Bear tossed the chicken on the grill, I threw on a pot of rice, and I started ransacking the fridge. Not a single vegetable to be had, but I did have Parmesan cheese, and we always have our favorite caesar dressing on hand [side tip – for a nice quick lunch, caesar dressing is great on garbanzo beans]. Bear just ate his chicken and rice with bbq sauce and was happy as a clam, but I toasted up some croutons – one benefit of putting off the grocery shopping is that there’s stale bread on hand – poured some caesar dressing on top of the rice and chicken, and dumped on a big handful of cheese.

Then I took a deep breath and hoped it would be edible.

And it was better than edible, it was really really good. I’ll actually make this again. On purpose, even. If you start seeing chicken caesar bowls popping up on fast food menus, you just remember that I stumbled upon it first.

Roasted goodness

Roasted tomatoes
The last of the summer tomatoes are still showing up at farm stands, so I’ve been snapping them up. And then as is common for me, forgetting about them until they start to go wrinkly. But now I don’t grieve over that like I used to, ever since my friend Sara proved to me that slightly overripe tomatoes are the best ones for roasting.

I tossed these beautiful red and yellow grape tomatoes in a little olive oil and balsamic vinegar and put them under the broiler until the skin started to char. I’ve been eating them for lunch every day with bread and mozzarella cheese. Roasted tomatoes are so good I’ve started ignoring the fresh ones I bring home just to have an excuse to make more.

Roasted sweet potatoes
While I had the broiler going, and with an overcast fall day around me, I kept the roasting love going and made some sweet potato fries by tossing them in olive oil and chili powder.

Roasted squash
And then roasted up some butternut squash in olive oil and plenty of salt. I hated squash for most of my life because all I’d had was nasty defrosted puree. Roasting makes it so good it’s like that stuff I ate as a kid was a whole different vegetable.

With all these wonderful fall vegetables roasted up, Atti and I have a feast at lunch time. Well, mainly me because he eats one piece of anything and then refuses anything else but Cheerios, but at least I get to feel like I’m offering him tasty nutritious lunches before I just eat it myself.

Fettuccine in a lemon cream sauce

Fettucini in a lemon cream sauce

The heat is starting to break around here, and we’re now entering that glorious Indian summertime. These days are some of my favorite of the year and disappear so quickly that I want to spend those perfect dusk hours outside instead of worrying about what I’m going to make for dinner. This is a quick one that’s perfect in springtime with fresh garden peas, but frozen peas work so well I still make it all year round. And if you make it with rotisserie chicken from the grocery store, you can have it all done in two pots in the time it takes to cook the pasta.
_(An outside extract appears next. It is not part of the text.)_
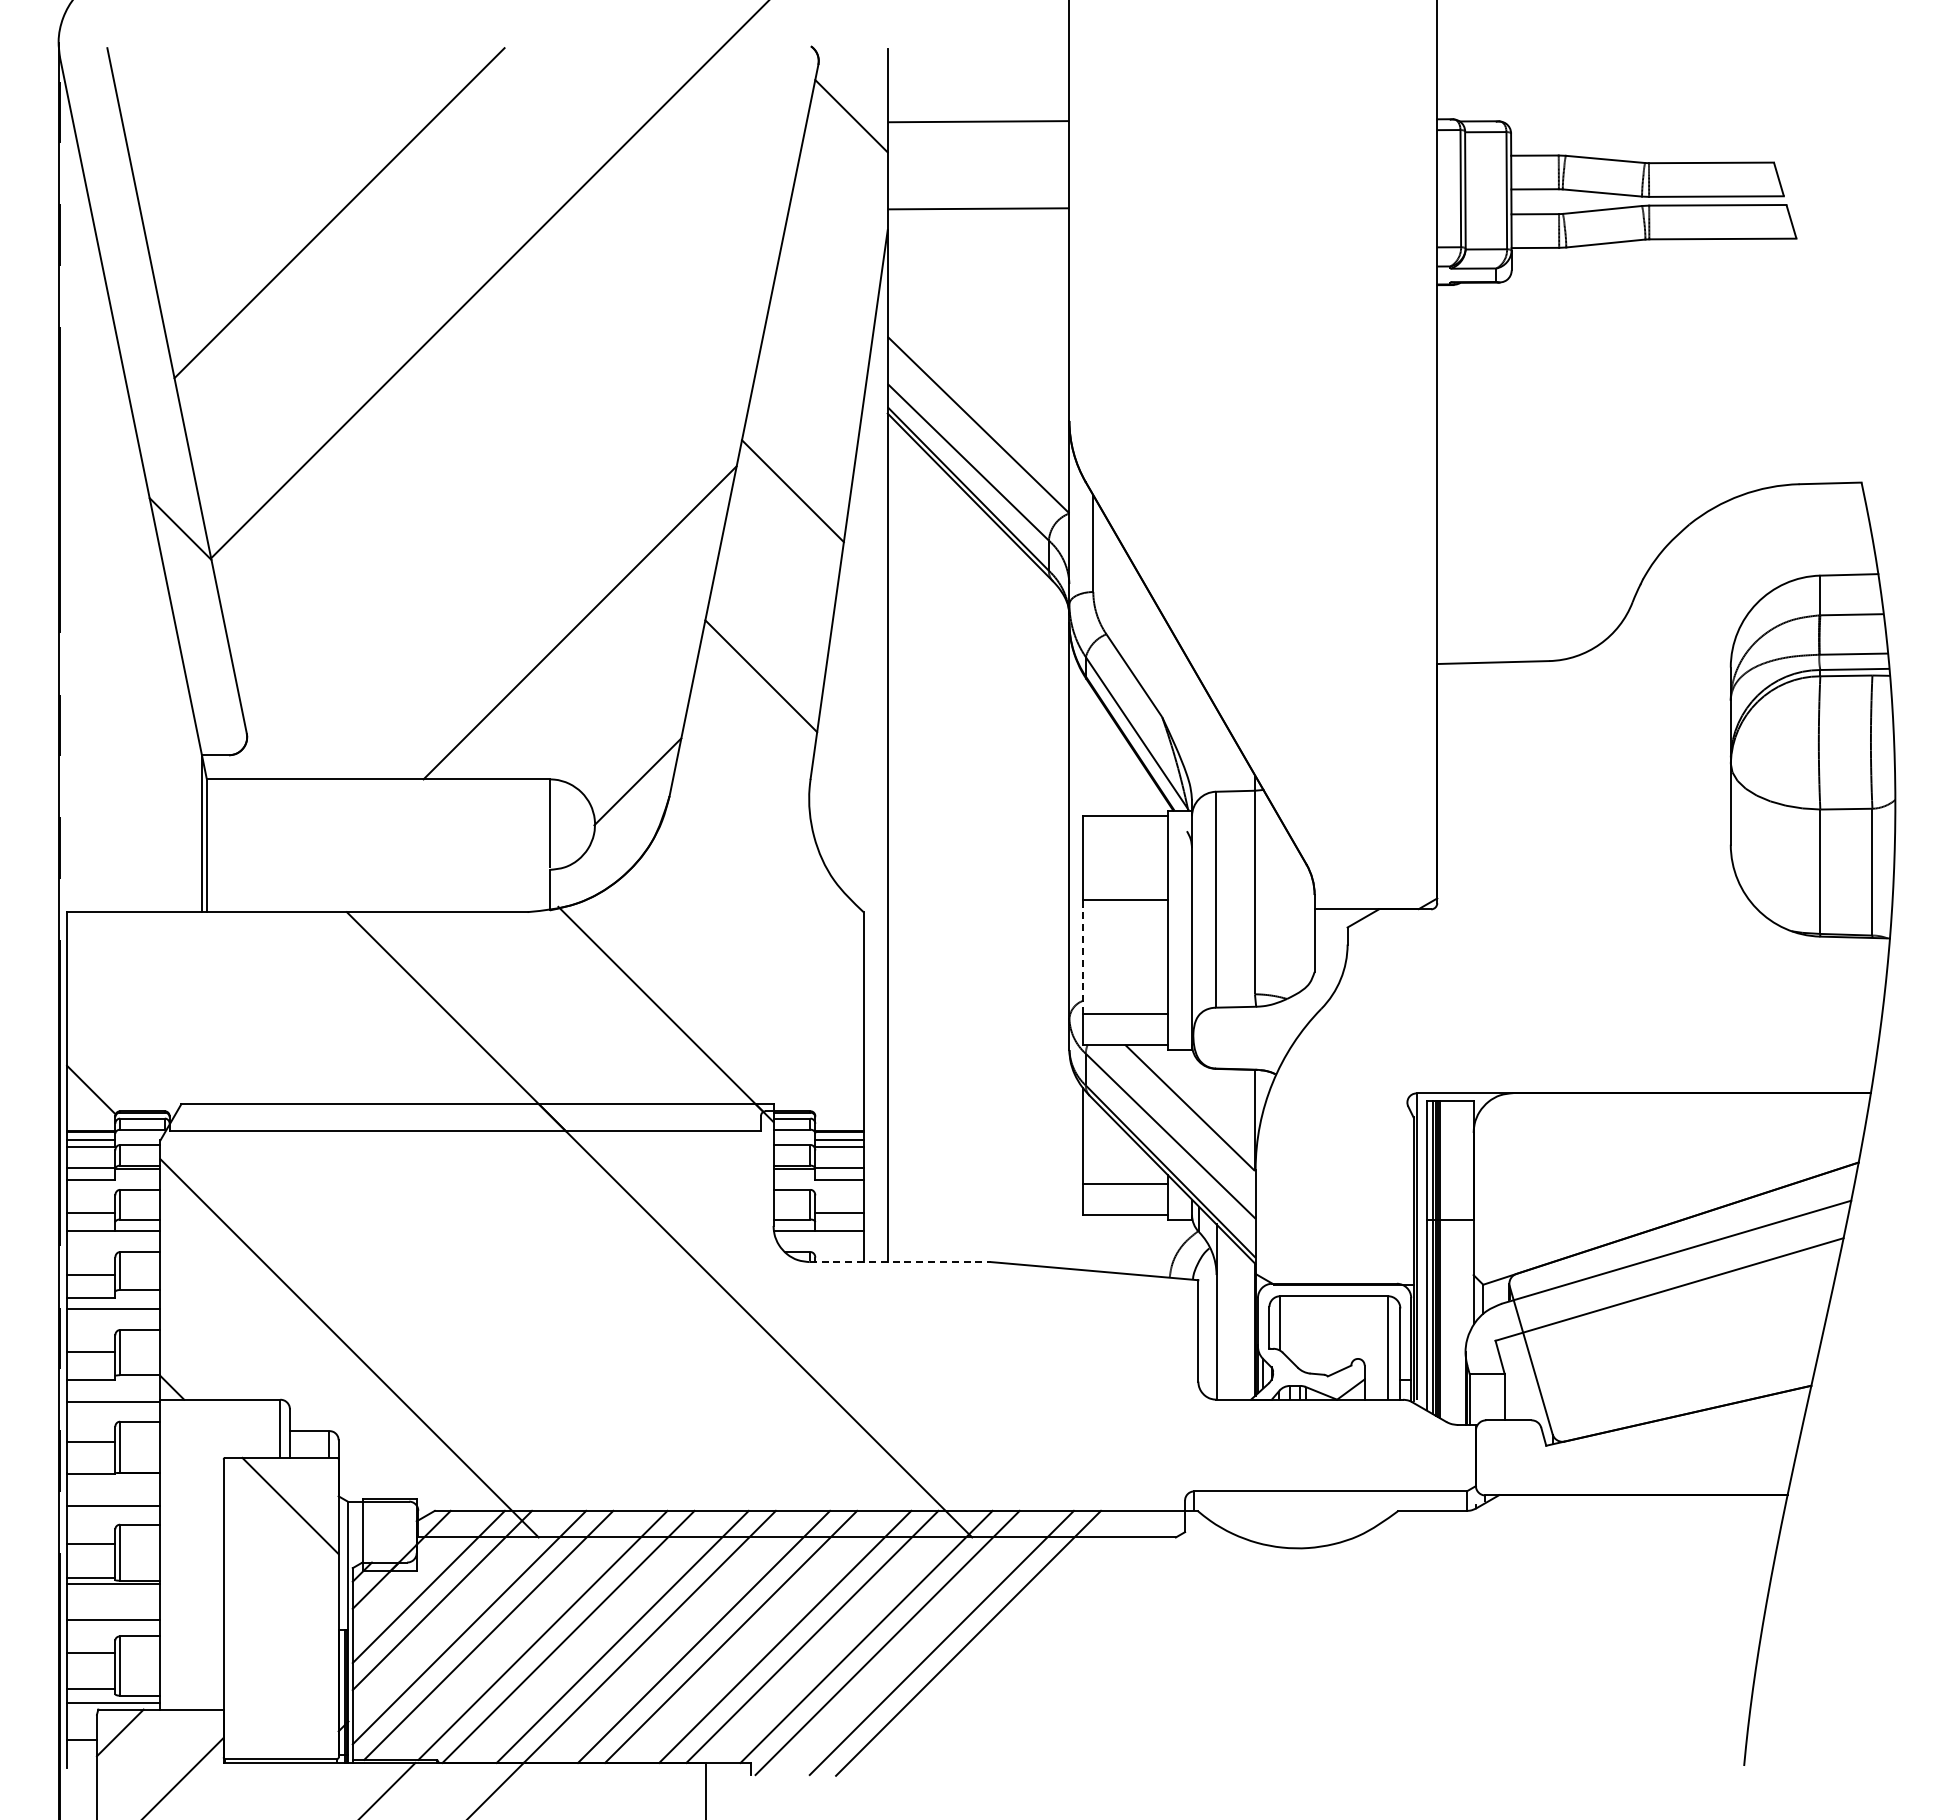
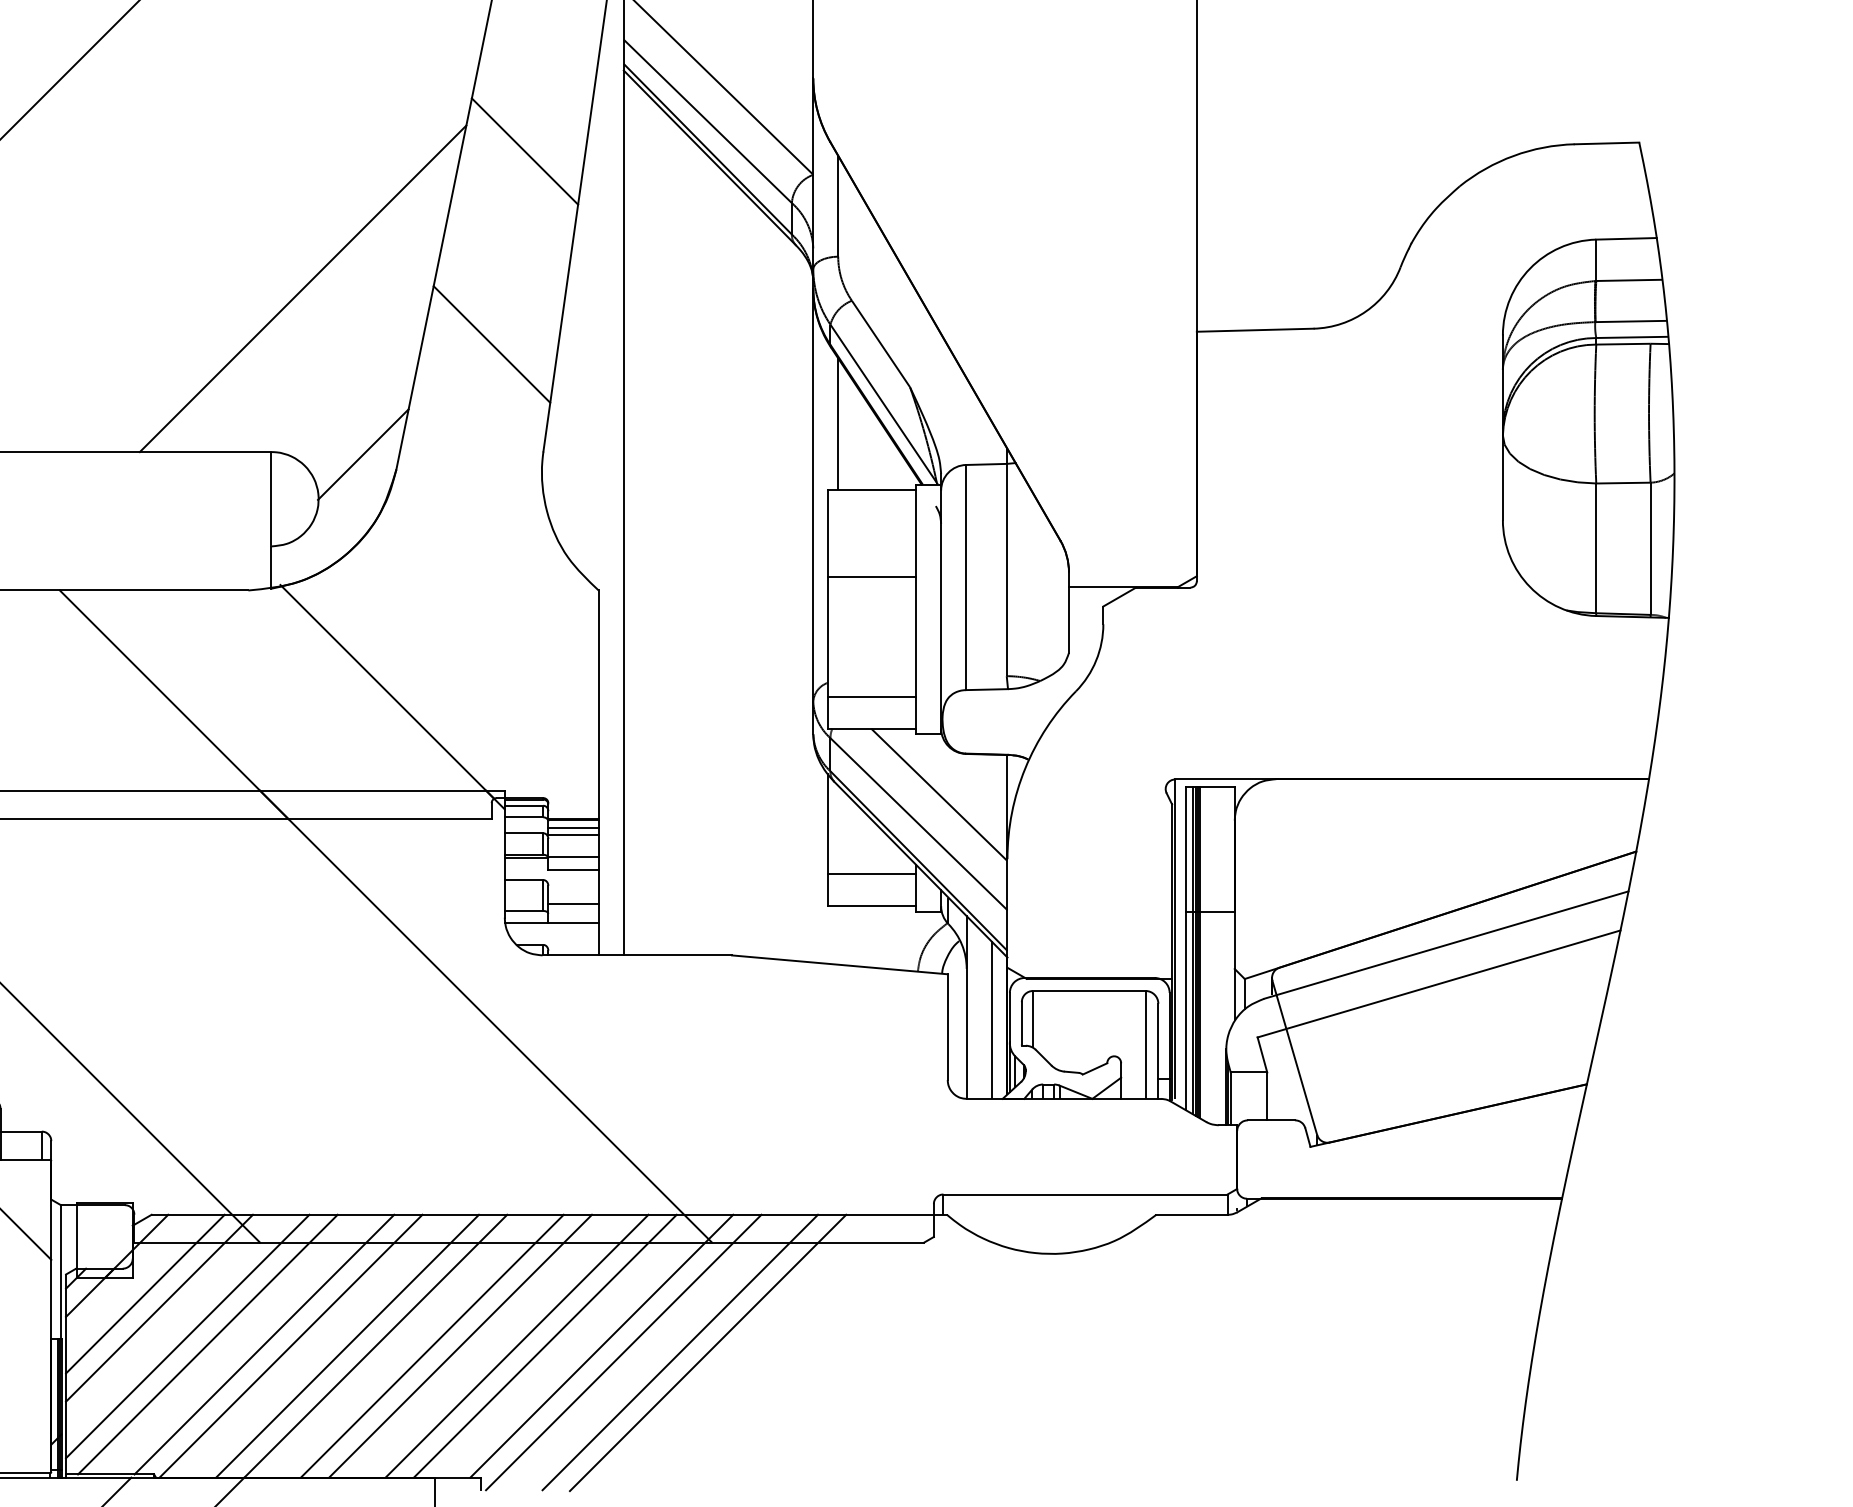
line: (1093, 752) -> (838, 424), added
line: (1083, 956) -> (827, 636), dashed -> solid
line: (900, 1262) -> (637, 955), dashed -> solid
line: (1240, 1323) -> (991, 1019), added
Fettuccine in a Lemon Cream Sauce

1/2 lb Fettuccine noodles
Small bag frozen peas or 2 cups fresh shelled peas
2 cups chopped cooked chicken
1 oz flour
1 oz butter
2 C cream
1 C milk
Juice and zest from 1 lemon
Salt and pepper to taste

Put the fettuccine on to boil in a pot of salted water. If using frozen peas, microwave them until warm. If fresh, blanch in hot water.

In a medium saucepan, melt the butter and flour together to form a light roux. Add some of the cream and let the roux dissolve. On medium low heat, continue to add the cream and milk as needed so that the sauce is still thickened, but not pasty. Grate the zest into the sauce, then add the juice. Stir to combine, then salt and pepper liberally.

Drain pasta, Add peas and chicken. Toss with the sauce.

To make this even easier on myself, I like to keep a little pre-made roux in the fridge. Then I just cut a hunk off and I just have to let the milk thicken. This is also what Alton Brown would refer to as “refrigerator velcro” meaning you could add anything you’ve got left over in the fridge. Sauteed onions or mushrooms would be great, bacon would never hurt, all manner of herbs would be welcome.

I tend to have the ingredients for this one on hand at all times, so it’s the perfect solution when it’s five o’clock, you’re still out running errands, and you haven’t even begun to think about dinner. Swing by the deli for a chicken and you’ll have dinner in no time.